### TASK BRIEF:
Repeat exactly what appears from the opening line of the listing to the line with "left eye: (392, 499)", inclusive.
--- DATA RECORDS Enclosed Below ---
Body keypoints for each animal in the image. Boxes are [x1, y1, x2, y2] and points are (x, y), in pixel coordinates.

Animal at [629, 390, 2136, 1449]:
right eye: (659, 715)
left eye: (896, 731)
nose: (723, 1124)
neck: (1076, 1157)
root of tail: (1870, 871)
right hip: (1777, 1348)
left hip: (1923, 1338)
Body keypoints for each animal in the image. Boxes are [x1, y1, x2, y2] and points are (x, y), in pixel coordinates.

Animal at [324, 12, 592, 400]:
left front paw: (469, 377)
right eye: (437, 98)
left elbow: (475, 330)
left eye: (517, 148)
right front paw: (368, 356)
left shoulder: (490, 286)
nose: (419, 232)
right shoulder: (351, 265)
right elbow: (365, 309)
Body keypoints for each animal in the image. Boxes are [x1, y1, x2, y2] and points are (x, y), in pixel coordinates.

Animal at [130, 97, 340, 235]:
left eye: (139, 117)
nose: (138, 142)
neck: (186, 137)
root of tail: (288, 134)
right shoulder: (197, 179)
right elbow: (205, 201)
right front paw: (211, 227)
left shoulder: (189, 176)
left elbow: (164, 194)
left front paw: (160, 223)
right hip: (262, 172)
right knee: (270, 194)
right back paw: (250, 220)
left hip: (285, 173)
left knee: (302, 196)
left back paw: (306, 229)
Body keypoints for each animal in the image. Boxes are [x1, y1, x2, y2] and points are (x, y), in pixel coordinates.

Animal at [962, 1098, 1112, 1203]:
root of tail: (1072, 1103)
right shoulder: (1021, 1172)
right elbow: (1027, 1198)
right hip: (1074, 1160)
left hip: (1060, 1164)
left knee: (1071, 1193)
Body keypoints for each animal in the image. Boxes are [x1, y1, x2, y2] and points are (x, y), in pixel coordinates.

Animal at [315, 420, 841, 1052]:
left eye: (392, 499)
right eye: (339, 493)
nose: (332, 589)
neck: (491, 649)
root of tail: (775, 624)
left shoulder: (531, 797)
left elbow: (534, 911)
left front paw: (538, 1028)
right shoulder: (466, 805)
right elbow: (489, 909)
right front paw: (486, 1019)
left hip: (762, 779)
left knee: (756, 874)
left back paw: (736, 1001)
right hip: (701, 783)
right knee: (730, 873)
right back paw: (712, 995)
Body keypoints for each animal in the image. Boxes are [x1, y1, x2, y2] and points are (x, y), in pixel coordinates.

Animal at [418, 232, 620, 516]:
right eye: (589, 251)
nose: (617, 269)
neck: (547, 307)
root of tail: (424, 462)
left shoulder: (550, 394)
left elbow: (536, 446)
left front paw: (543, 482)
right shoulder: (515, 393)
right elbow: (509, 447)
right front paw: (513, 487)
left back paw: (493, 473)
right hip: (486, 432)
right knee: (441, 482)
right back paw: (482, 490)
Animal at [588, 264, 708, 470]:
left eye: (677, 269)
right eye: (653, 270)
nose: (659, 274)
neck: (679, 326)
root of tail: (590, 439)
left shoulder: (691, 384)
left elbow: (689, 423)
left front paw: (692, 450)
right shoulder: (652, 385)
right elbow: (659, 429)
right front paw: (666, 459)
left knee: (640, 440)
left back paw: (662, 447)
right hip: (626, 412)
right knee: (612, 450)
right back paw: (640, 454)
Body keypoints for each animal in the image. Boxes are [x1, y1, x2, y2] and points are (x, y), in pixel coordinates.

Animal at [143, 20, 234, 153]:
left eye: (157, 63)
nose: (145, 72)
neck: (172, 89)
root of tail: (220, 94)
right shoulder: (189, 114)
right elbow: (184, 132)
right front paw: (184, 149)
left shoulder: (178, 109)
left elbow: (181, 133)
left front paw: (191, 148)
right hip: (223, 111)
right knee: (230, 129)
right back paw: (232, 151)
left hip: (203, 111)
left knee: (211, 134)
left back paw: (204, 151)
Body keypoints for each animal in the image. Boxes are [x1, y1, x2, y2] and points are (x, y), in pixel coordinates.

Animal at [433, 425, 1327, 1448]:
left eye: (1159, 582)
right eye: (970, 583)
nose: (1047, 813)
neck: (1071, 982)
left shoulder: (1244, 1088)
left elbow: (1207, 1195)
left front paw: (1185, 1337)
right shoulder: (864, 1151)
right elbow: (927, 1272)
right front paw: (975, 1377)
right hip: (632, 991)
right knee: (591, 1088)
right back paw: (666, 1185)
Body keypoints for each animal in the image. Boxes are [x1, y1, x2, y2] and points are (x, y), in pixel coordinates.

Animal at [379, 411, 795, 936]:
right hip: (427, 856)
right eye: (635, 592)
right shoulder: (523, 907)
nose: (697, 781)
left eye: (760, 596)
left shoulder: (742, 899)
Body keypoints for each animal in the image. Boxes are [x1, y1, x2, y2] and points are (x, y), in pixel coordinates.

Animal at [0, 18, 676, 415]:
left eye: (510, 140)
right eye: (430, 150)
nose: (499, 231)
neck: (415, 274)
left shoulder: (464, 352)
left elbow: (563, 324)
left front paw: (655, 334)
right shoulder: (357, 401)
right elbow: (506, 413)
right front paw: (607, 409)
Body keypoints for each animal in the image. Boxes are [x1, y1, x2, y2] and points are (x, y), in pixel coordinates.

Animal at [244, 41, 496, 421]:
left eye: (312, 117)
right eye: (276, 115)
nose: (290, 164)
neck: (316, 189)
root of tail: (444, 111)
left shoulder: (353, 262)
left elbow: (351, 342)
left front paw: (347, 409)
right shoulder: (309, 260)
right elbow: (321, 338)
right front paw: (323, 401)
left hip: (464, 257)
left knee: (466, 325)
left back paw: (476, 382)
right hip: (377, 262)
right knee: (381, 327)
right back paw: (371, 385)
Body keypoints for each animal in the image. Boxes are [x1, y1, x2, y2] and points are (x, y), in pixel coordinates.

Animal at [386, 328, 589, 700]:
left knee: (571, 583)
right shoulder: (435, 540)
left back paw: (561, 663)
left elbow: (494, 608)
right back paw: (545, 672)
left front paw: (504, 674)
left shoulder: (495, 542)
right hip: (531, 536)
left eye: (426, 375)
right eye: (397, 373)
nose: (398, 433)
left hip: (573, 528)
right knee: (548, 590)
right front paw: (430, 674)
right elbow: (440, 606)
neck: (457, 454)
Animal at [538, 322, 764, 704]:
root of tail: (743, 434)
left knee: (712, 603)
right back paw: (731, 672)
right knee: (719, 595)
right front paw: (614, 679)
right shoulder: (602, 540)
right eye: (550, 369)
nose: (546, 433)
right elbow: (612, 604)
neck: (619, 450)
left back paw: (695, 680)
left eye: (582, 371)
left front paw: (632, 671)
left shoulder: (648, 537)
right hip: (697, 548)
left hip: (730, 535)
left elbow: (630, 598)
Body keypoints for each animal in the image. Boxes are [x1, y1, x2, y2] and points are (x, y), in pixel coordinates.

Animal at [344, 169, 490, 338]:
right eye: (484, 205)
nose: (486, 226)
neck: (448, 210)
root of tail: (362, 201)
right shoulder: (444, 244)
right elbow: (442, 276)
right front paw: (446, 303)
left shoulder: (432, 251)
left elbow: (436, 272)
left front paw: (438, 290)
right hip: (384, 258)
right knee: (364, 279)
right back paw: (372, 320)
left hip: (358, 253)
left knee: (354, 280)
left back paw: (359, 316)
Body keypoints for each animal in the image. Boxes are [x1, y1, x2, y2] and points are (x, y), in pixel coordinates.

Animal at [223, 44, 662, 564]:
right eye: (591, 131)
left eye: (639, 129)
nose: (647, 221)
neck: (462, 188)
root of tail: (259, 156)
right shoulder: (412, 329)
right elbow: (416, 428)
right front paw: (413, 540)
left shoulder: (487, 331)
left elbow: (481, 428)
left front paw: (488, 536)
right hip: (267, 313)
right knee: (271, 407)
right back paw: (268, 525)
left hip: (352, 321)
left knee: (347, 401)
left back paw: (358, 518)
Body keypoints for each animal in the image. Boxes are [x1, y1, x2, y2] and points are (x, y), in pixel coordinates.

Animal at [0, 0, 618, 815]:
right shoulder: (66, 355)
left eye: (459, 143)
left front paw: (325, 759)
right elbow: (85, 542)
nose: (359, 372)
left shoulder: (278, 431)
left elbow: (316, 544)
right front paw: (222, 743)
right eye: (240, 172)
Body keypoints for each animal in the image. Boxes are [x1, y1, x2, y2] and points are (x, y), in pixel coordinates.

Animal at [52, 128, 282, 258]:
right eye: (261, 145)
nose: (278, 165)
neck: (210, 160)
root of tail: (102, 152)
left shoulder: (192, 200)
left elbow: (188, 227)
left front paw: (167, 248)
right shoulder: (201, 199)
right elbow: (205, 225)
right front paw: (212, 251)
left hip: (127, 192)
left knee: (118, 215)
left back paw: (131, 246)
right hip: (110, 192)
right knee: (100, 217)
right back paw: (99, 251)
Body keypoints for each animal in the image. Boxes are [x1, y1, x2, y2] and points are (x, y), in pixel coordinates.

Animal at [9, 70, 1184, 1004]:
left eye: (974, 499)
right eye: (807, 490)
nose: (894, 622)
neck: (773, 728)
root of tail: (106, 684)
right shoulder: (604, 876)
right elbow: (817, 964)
--- End of Enclosed DATA RECORDS ---
### EXERCISE ANSWER:
Body keypoints for each animal in the image. Boxes are [x1, y1, x2, y2] and points are (x, y), in pixel coordinates.

Animal at [629, 390, 2136, 1449]:
right eye: (659, 715)
left eye: (896, 731)
nose: (723, 1124)
neck: (1076, 1157)
root of tail: (1870, 871)
right hip: (1777, 1348)
left hip: (1923, 1338)
Body keypoints for each animal in the image. Boxes are [x1, y1, x2, y2] and points are (x, y), in pixel coordinates.

Animal at [324, 12, 592, 400]:
left front paw: (469, 377)
right eye: (437, 98)
left elbow: (475, 330)
left eye: (517, 148)
right front paw: (368, 356)
left shoulder: (490, 286)
nose: (419, 232)
right shoulder: (351, 265)
right elbow: (365, 309)
Body keypoints for each animal in the image. Boxes are [x1, y1, x2, y2] and points are (x, y), in pixel coordinates.

Animal at [130, 97, 340, 235]:
left eye: (139, 117)
nose: (138, 142)
neck: (186, 137)
root of tail: (288, 134)
right shoulder: (197, 179)
right elbow: (205, 201)
right front paw: (211, 227)
left shoulder: (189, 176)
left elbow: (164, 194)
left front paw: (160, 223)
right hip: (262, 172)
right knee: (270, 194)
right back paw: (250, 220)
left hip: (285, 173)
left knee: (302, 196)
left back paw: (306, 229)
Body keypoints for each animal in the image. Boxes are [x1, y1, x2, y2] and points are (x, y), in pixel coordinates.

Animal at [962, 1098, 1112, 1203]:
root of tail: (1072, 1103)
right shoulder: (1021, 1172)
right elbow: (1027, 1198)
right hip: (1074, 1160)
left hip: (1060, 1164)
left knee: (1071, 1193)
Body keypoints for each animal in the image. Boxes are [x1, y1, x2, y2] and points are (x, y), in pixel coordinates.

Animal at [315, 420, 841, 1052]:
left eye: (392, 499)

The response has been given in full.